#### [Action item]
Without the pictures, give the listing below again exactly.

#### [Supplied information]
^^^^^^^^

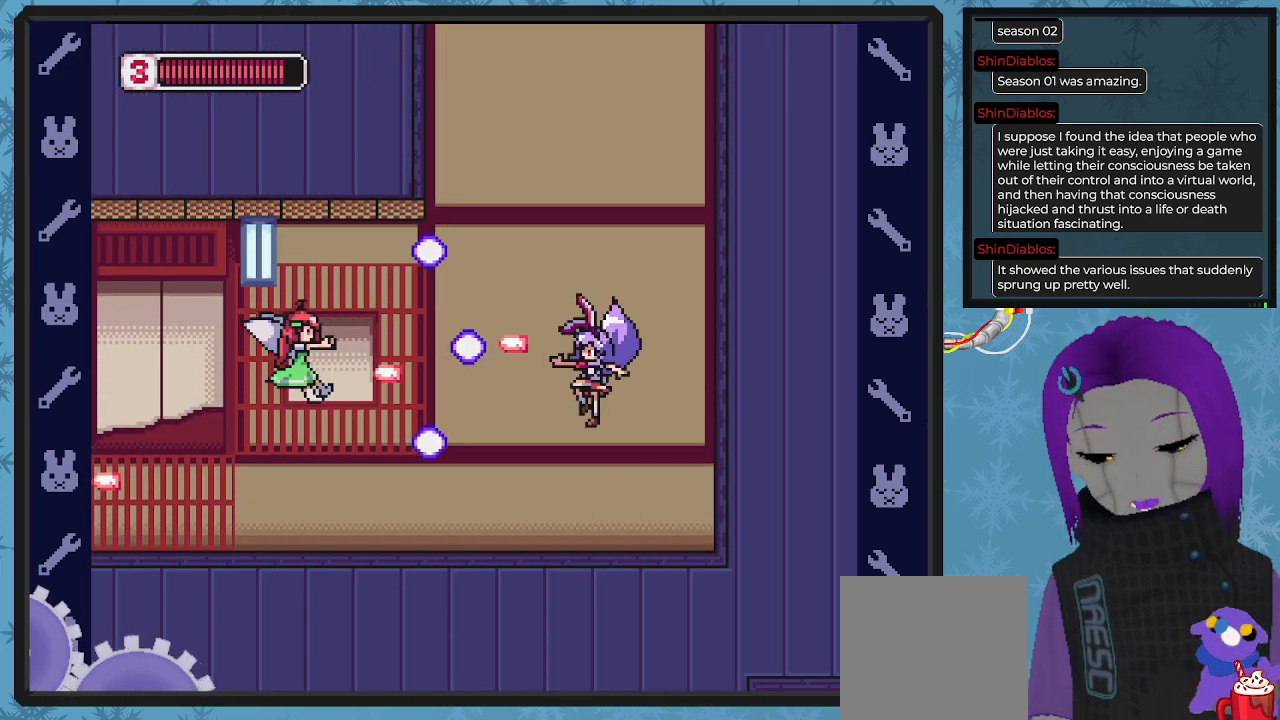
{"buttons": [], "left_stick": "center", "events": [[67, "X", "up"], [133, "X", "down"], [167, "DPAD_RIGHT", "down"], [233, "X", "up"], [433, "DPAD_RIGHT", "up"]]}
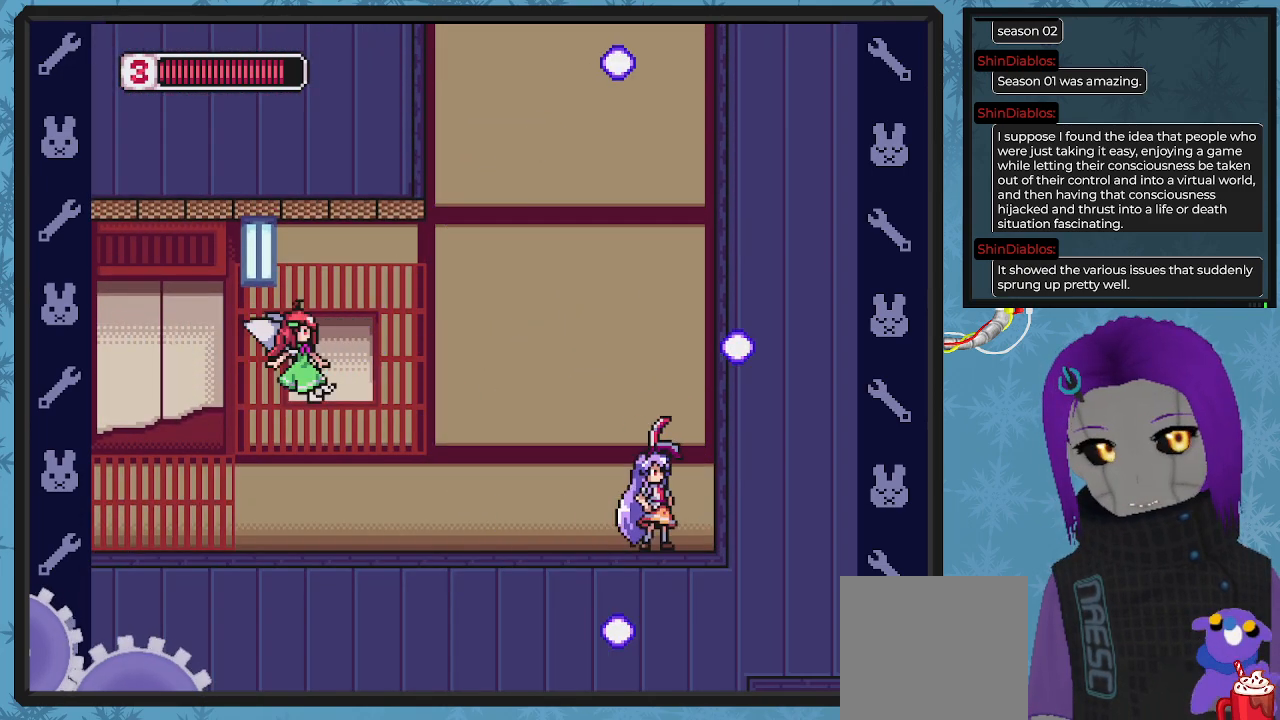
{"buttons": [], "left_stick": "center", "events": [[33, "A", "down"], [33, "DPAD_LEFT", "down"], [100, "X", "down"], [167, "A", "up"], [200, "X", "up"], [233, "DPAD_LEFT", "up"], [233, "X", "down"], [333, "X", "up"], [400, "X", "down"], [500, "X", "up"]]}
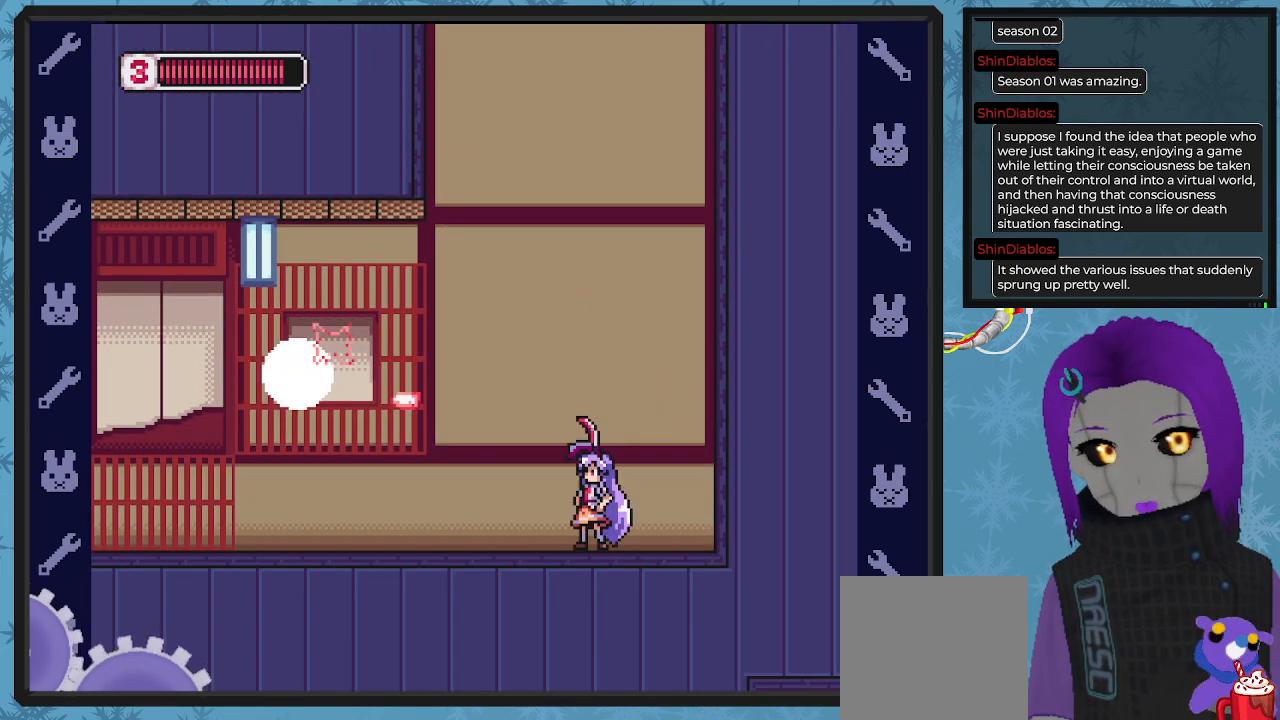
{"buttons": ["X", "DPAD_LEFT"], "left_stick": "center", "events": [[100, "A", "down"], [133, "DPAD_LEFT", "down"], [267, "A", "up"], [267, "X", "down"]]}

^^^^^^^^

#### [Reply]
{"buttons": [], "left_stick": "center", "events": [[67, "X", "up"], [133, "X", "down"], [167, "DPAD_RIGHT", "down"], [233, "X", "up"], [433, "DPAD_RIGHT", "up"]]}
{"buttons": [], "left_stick": "center", "events": [[33, "A", "down"], [33, "DPAD_LEFT", "down"], [100, "X", "down"], [167, "A", "up"], [200, "X", "up"], [233, "DPAD_LEFT", "up"], [233, "X", "down"], [333, "X", "up"], [400, "X", "down"], [500, "X", "up"]]}
{"buttons": ["X", "DPAD_LEFT"], "left_stick": "center", "events": [[100, "A", "down"], [133, "DPAD_LEFT", "down"], [267, "A", "up"], [267, "X", "down"]]}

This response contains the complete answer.